Overweight, again! The problem is I need everything that I have brought with me. On the weigh-in of my bags I tried putting my foot under the bag to lift it, placing the bag skew on the scale that it hangs onto the rail and the full weight is not reflected, nothing seemed to work.

“You are 17kg over Sir”. My heart sunk. Then I remembered my frequent flyer card, my joker, and flashed it. Yes, it gave me another 10kg. But the 7 still stared at me. Then the great story telling began of the adventure and then I began to pain the guilt trip and laid it on thick.

Imagine if you forced me to give up a piece of equipment and something went wrong, how you would feel, before I had even finished, the plan worked. The gear was through.

Not so soon, the worst was to come, I was now to be separated from my gear. That’s ok, but one bag was oversize with my kites in it. This had to be handed in at a different counter. From previous experiences, this bag just never gets reunited with you.

I have just gone through this on my recent cooking trip to Germany, when my specially crafted chocolate dessert for the gala dinner went missing. I handed it in at the very same oversize baggage cubicle, my heart sank. When my dessert finally arrived in Germany only 65 out of the original 150 deserts were still in tact the rest – broken, and arrived a day late.

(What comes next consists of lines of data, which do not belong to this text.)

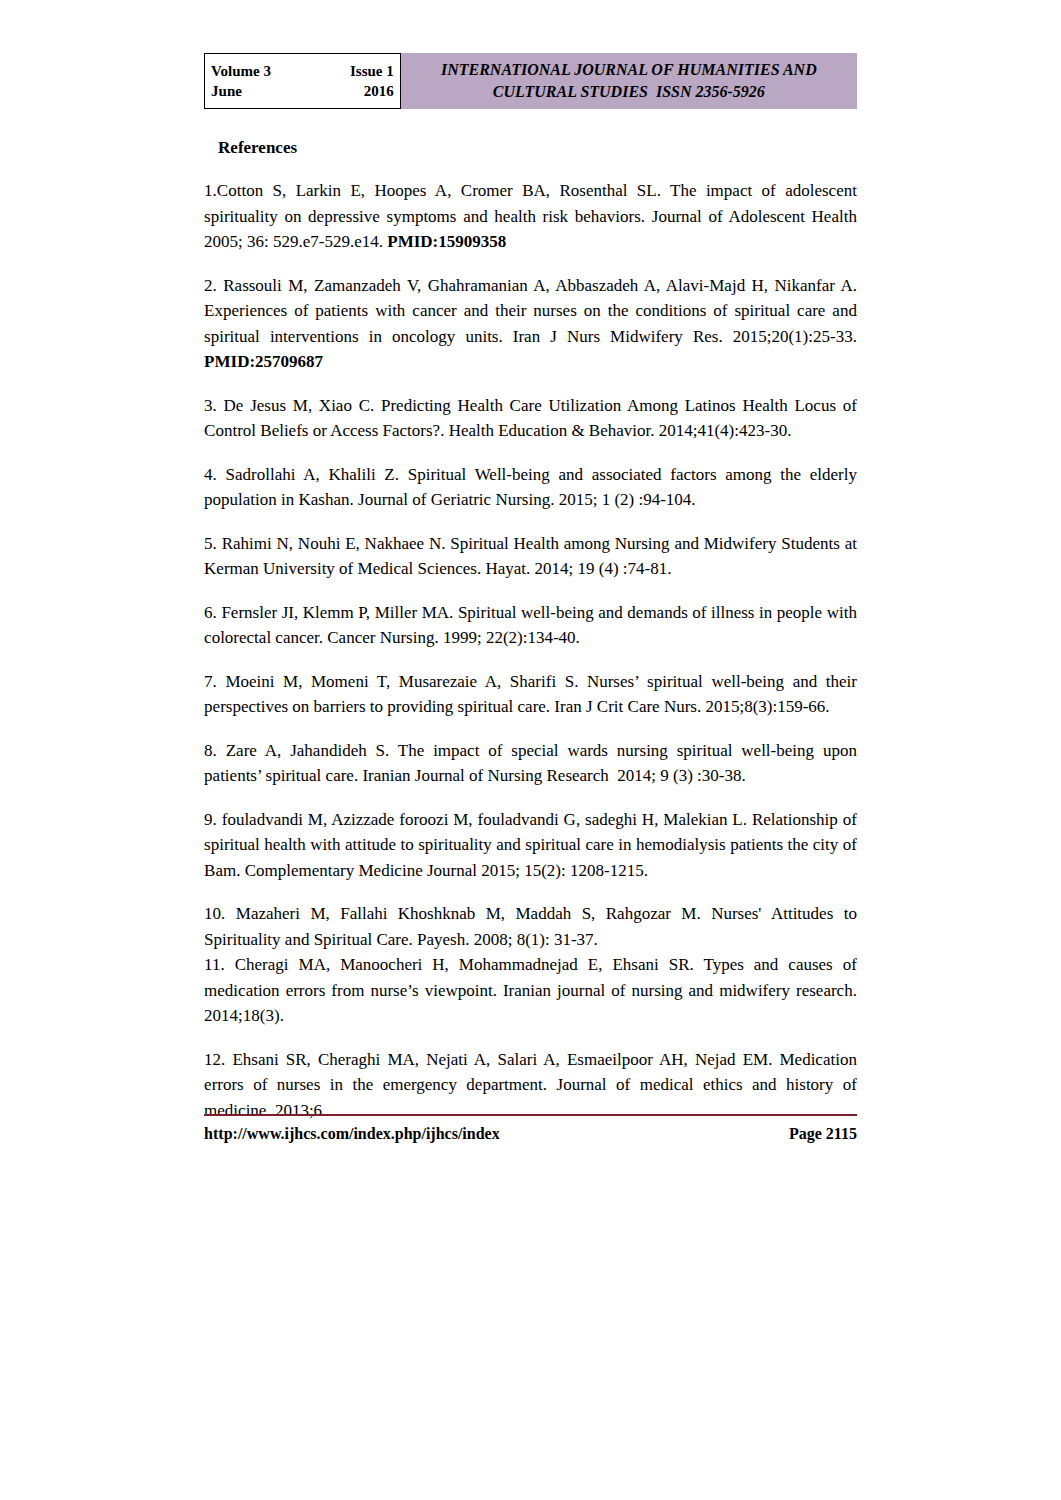| Volume 3 Issue 1 June 2016 | INTERNATIONAL JOURNAL OF HUMANITIES AND CULTURAL STUDIES ISSN 2356-5926 |
References
1.Cotton S, Larkin E, Hoopes A, Cromer BA, Rosenthal SL. The impact of adolescent spirituality on depressive symptoms and health risk behaviors. Journal of Adolescent Health 2005; 36: 529.e7-529.e14. PMID:15909358
2. Rassouli M, Zamanzadeh V, Ghahramanian A, Abbaszadeh A, Alavi-Majd H, Nikanfar A. Experiences of patients with cancer and their nurses on the conditions of spiritual care and spiritual interventions in oncology units. Iran J Nurs Midwifery Res. 2015;20(1):25-33. PMID:25709687
3. De Jesus M, Xiao C. Predicting Health Care Utilization Among Latinos Health Locus of Control Beliefs or Access Factors?. Health Education & Behavior. 2014;41(4):423-30.
4. Sadrollahi A, Khalili Z. Spiritual Well-being and associated factors among the elderly population in Kashan. Journal of Geriatric Nursing. 2015; 1 (2) :94-104.
5. Rahimi N, Nouhi E, Nakhaee N. Spiritual Health among Nursing and Midwifery Students at Kerman University of Medical Sciences. Hayat. 2014; 19 (4) :74-81.
6. Fernsler JI, Klemm P, Miller MA. Spiritual well-being and demands of illness in people with colorectal cancer. Cancer Nursing. 1999; 22(2):134-40.
7. Moeini M, Momeni T, Musarezaie A, Sharifi S. Nurses’ spiritual well-being and their perspectives on barriers to providing spiritual care. Iran J Crit Care Nurs. 2015;8(3):159-66.
8. Zare A, Jahandideh S. The impact of special wards nursing spiritual well-being upon patients’ spiritual care. Iranian Journal of Nursing Research 2014; 9 (3) :30-38.
9. fouladvandi M, Azizzade foroozi M, fouladvandi G, sadeghi H, Malekian L. Relationship of spiritual health with attitude to spirituality and spiritual care in hemodialysis patients the city of Bam. Complementary Medicine Journal 2015; 15(2): 1208-1215.
10. Mazaheri M, Fallahi Khoshknab M, Maddah S, Rahgozar M. Nurses' Attitudes to Spirituality and Spiritual Care. Payesh. 2008; 8(1): 31-37.
11. Cheragi MA, Manoocheri H, Mohammadnejad E, Ehsani SR. Types and causes of medication errors from nurse’s viewpoint. Iranian journal of nursing and midwifery research. 2014;18(3).
12. Ehsani SR, Cheraghi MA, Nejati A, Salari A, Esmaeilpoor AH, Nejad EM. Medication errors of nurses in the emergency department. Journal of medical ethics and history of medicine. 2013;6.
http://www.ijhcs.com/index.php/ijhcs/index Page 2115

I walked over to the counter with the bag, with my wetsuit kites and the rest with a long face handed it in. As the handlers dragged the heavy rectangular waterproof bag counter, they stopped and looked at me, there was something that they must have seem in my look. I took the opportunity and I said, “Please guys, that bag contains my relative’s bones that I am taking with. Make sure it’s loaded safely on the correct flight.” Their eyes sprung open like saucers as they recoiled back in shock, stumbling into the cubical wall, followed by “Yoe!” “Yoe!” “Yoe!”.

The lady with the scanner shouted for the supervisor as the “Dwang” now hit the fan and every thing was going downhill from here.